(Stored data)
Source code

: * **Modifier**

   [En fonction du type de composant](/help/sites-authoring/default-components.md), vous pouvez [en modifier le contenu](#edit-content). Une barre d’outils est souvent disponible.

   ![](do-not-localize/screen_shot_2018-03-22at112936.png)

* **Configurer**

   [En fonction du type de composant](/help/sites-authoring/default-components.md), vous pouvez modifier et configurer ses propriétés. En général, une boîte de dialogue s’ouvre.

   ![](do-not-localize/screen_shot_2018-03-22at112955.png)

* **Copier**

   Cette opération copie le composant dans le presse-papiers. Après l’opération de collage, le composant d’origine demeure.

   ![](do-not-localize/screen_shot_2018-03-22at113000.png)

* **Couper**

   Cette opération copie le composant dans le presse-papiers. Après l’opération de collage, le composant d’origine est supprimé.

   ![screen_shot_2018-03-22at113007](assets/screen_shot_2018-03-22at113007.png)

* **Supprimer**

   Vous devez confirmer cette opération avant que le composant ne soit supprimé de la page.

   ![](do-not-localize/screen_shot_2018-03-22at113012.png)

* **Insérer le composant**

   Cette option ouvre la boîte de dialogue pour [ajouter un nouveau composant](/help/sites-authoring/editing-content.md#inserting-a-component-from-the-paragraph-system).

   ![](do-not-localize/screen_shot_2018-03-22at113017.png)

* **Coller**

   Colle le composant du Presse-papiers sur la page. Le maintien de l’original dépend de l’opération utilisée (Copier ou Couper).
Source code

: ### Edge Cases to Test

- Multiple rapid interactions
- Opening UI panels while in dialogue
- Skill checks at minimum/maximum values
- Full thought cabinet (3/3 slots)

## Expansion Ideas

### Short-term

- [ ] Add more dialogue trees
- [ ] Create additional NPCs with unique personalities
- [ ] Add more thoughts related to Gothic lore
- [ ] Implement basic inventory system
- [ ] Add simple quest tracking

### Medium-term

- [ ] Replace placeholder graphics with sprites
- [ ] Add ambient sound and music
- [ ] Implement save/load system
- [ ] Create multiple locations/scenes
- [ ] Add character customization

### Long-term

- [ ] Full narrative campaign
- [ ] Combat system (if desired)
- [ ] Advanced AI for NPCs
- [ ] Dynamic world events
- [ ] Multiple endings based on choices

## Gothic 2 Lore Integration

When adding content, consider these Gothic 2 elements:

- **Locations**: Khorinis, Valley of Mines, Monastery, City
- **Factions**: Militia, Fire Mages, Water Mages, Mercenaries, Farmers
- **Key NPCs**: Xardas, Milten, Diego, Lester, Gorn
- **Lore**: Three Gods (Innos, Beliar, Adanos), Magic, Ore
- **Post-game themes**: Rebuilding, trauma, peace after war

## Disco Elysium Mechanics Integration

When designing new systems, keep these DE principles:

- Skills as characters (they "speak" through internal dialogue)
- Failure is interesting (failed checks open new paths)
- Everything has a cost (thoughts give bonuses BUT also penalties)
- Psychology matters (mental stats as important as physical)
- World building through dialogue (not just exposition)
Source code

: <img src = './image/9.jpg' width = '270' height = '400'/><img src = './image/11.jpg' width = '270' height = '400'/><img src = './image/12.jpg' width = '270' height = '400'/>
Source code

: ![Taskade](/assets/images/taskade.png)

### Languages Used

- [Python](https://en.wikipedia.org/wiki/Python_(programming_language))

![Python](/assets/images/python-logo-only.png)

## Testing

[Problem to solve] Out of the entries above, write out only the lines between the line holding "- **Key NPCs**: Xardas, Milten, Diego, Lester, Gorn" and the line holding "- Everything has", inclusive, each exactly as given.

[Reply to the task]
- **Key NPCs**: Xardas, Milten, Diego, Lester, Gorn
- **Lore**: Three Gods (Innos, Beliar, Adanos), Magic, Ore
- **Post-game themes**: Rebuilding, trauma, peace after war

## Disco Elysium Mechanics Integration

When designing new systems, keep these DE principles:

- Skills as characters (they "speak" through internal dialogue)
- Failure is interesting (failed checks open new paths)
- Everything has a cost (thoughts give bonuses BUT also penalties)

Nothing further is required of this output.